数据集中的条目:
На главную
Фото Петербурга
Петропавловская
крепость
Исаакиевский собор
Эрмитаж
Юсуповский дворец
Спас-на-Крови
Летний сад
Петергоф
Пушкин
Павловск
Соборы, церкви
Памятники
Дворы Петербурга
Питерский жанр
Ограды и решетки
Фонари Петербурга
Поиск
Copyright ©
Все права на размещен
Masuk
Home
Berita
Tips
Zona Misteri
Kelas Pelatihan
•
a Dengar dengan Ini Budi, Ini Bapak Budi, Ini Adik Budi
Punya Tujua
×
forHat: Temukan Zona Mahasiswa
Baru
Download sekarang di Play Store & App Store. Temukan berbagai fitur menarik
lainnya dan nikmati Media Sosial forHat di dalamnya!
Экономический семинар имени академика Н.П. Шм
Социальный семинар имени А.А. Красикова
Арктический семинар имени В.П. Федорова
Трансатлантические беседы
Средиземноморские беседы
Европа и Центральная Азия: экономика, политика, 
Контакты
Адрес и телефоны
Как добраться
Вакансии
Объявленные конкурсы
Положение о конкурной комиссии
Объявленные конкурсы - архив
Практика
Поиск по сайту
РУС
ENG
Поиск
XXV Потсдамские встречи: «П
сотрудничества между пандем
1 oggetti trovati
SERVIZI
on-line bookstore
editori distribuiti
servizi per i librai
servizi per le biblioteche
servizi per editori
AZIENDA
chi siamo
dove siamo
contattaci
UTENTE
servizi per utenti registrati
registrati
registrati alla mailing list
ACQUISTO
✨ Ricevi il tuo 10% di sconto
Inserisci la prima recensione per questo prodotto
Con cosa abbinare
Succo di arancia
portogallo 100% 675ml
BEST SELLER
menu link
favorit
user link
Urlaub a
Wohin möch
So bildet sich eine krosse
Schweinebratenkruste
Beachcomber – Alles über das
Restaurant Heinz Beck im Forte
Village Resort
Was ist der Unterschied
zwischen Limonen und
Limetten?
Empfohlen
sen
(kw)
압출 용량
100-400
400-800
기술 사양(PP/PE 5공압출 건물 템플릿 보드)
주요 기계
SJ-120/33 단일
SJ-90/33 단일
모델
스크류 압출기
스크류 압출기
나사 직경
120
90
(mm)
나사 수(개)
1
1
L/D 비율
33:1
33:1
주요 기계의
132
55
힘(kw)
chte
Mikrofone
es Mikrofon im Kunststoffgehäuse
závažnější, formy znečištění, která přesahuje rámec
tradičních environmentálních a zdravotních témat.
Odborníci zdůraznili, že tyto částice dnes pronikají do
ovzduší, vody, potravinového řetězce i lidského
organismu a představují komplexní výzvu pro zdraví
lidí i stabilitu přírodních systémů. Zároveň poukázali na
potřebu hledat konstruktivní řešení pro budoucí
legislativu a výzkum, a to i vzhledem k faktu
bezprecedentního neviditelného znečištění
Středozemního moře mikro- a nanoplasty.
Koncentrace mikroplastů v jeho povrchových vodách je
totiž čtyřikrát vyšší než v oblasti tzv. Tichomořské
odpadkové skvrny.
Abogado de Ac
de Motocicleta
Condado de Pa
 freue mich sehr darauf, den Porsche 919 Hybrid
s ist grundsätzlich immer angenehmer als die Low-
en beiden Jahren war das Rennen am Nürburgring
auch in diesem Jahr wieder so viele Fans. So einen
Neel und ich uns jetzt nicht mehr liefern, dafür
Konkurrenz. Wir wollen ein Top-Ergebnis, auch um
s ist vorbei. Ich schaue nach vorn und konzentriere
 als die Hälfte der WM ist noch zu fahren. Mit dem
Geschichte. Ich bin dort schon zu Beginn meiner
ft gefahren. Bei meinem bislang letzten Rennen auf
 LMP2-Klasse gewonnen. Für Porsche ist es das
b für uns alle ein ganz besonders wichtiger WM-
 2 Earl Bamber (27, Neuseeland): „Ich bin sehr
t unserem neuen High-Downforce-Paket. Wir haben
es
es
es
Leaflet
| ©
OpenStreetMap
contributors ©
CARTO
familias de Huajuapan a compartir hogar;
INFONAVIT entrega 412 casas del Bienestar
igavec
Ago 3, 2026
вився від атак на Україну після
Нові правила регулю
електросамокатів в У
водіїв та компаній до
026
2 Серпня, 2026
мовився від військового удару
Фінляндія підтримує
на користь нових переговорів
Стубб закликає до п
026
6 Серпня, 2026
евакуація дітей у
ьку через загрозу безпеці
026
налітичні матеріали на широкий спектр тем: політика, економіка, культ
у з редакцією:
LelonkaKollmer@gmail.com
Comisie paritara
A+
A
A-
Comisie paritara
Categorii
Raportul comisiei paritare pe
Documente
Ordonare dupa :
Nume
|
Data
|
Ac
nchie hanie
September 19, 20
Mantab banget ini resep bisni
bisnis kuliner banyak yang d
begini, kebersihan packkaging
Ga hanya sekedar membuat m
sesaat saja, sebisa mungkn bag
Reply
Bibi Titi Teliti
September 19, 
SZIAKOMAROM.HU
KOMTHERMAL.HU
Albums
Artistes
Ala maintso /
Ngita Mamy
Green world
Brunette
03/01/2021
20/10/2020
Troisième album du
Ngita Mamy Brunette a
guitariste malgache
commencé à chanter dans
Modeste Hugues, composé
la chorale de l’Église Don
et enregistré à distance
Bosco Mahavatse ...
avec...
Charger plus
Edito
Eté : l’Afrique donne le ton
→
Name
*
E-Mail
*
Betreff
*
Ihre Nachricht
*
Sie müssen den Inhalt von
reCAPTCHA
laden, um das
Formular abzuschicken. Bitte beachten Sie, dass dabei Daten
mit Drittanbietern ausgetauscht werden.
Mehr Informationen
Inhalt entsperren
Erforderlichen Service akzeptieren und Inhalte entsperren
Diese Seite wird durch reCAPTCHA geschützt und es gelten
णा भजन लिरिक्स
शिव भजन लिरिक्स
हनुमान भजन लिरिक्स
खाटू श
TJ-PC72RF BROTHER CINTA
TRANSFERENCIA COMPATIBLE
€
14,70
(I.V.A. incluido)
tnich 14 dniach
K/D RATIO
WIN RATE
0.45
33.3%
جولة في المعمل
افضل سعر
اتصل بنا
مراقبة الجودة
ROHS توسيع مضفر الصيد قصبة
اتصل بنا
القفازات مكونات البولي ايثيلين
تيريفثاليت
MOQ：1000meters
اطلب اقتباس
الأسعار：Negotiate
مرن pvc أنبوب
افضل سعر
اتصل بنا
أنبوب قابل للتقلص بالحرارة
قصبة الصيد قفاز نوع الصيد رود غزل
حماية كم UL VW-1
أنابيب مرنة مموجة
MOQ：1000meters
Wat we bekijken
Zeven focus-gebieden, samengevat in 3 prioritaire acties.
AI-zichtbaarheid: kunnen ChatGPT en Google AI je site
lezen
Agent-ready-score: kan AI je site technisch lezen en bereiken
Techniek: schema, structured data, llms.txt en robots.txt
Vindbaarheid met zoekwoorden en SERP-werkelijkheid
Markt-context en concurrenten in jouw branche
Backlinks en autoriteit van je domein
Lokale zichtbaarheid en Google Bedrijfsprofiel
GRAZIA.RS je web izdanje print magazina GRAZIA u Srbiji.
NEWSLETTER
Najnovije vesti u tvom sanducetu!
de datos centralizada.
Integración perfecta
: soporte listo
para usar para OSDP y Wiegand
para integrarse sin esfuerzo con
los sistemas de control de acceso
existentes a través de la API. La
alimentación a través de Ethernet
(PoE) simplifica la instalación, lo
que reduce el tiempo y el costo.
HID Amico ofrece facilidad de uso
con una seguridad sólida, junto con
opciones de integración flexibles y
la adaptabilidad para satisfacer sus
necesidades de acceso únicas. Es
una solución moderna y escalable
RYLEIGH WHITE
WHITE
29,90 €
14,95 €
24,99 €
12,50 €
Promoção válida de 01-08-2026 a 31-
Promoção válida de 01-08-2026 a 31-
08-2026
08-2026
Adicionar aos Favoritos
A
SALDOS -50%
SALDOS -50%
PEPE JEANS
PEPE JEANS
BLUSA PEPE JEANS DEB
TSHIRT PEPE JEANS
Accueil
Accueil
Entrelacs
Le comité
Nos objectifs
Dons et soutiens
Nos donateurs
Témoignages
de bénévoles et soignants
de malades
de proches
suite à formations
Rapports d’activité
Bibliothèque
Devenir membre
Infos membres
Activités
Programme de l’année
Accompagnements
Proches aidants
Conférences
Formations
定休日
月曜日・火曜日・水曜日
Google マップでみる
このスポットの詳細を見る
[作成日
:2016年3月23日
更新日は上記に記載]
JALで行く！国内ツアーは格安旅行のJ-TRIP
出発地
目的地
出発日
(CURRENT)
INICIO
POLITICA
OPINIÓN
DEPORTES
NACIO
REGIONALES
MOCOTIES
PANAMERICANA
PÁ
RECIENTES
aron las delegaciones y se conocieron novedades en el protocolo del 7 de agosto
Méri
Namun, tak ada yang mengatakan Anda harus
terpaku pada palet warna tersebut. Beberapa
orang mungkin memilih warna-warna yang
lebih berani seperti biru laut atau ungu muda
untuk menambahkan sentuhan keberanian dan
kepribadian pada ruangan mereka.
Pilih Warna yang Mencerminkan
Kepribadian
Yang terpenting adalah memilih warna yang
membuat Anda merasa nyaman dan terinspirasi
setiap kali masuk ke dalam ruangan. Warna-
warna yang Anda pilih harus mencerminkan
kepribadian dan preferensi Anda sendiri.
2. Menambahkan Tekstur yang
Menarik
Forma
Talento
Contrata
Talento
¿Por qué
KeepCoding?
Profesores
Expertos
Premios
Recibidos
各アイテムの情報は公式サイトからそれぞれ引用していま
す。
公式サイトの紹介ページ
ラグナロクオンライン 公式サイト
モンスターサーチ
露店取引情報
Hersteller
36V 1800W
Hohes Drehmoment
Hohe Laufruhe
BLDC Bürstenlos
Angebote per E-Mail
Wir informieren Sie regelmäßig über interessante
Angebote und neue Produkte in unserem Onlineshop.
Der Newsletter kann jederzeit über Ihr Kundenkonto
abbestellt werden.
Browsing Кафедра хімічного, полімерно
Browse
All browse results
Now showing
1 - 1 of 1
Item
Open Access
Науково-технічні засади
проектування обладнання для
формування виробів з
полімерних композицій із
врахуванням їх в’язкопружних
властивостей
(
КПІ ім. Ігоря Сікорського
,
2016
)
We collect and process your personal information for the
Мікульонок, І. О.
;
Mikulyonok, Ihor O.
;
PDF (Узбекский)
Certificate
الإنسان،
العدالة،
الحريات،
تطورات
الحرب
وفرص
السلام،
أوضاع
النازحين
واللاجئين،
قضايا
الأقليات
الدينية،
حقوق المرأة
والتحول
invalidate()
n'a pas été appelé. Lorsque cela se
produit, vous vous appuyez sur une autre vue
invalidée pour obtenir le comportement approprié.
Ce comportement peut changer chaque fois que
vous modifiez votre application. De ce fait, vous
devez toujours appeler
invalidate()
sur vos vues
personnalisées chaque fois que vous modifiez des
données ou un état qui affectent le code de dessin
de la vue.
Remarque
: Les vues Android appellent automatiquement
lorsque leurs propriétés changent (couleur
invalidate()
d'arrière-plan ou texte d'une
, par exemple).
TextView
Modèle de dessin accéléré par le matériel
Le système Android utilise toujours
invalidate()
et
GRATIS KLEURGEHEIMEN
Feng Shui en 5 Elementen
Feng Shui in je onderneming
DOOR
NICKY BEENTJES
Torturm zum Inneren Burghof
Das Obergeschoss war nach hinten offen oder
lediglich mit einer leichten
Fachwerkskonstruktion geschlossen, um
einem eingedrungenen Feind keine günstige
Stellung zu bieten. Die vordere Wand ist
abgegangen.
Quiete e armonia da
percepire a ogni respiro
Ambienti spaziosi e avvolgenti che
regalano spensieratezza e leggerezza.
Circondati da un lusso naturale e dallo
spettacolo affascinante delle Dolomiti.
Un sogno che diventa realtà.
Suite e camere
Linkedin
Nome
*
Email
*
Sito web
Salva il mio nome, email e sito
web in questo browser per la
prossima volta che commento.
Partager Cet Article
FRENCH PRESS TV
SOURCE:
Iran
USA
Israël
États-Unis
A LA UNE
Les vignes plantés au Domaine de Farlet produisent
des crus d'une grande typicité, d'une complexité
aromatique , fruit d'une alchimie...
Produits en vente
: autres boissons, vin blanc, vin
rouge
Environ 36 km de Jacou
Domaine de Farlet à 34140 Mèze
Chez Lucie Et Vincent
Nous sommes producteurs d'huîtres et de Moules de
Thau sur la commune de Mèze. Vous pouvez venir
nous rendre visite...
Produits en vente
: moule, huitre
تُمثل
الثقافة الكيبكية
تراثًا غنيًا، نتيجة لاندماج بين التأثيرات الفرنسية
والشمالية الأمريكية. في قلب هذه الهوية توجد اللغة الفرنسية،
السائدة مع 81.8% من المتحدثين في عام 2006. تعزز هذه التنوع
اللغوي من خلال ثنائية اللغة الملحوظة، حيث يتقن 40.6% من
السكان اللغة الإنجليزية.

▶ 任务要求:
将条目从开头到含有“Положение о конкурной комиссии”的那一行逐行原样输出，首尾两行都包括在内。

▶ 参考答案:
На главную
Фото Петербурга
Петропавловская
крепость
Исаакиевский собор
Эрмитаж
Юсуповский дворец
Спас-на-Крови
Летний сад
Петергоф
Пушкин
Павловск
Соборы, церкви
Памятники
Дворы Петербурга
Питерский жанр
Ограды и решетки
Фонари Петербурга
Поиск
Copyright ©
Все права на размещен
Masuk
Home
Berita
Tips
Zona Misteri
Kelas Pelatihan
•
a Dengar dengan Ini Budi, Ini Bapak Budi, Ini Adik Budi
Punya Tujua
×
forHat: Temukan Zona Mahasiswa
Baru
Download sekarang di Play Store & App Store. Temukan berbagai fitur menarik
lainnya dan nikmati Media Sosial forHat di dalamnya!
Экономический семинар имени академика Н.П. Шм
Социальный семинар имени А.А. Красикова
Арктический семинар имени В.П. Федорова
Трансатлантические беседы
Средиземноморские беседы
Европа и Центральная Азия: экономика, политика, 
Контакты
Адрес и телефоны
Как добраться
Вакансии
Объявленные конкурсы
Положение о конкурной комиссии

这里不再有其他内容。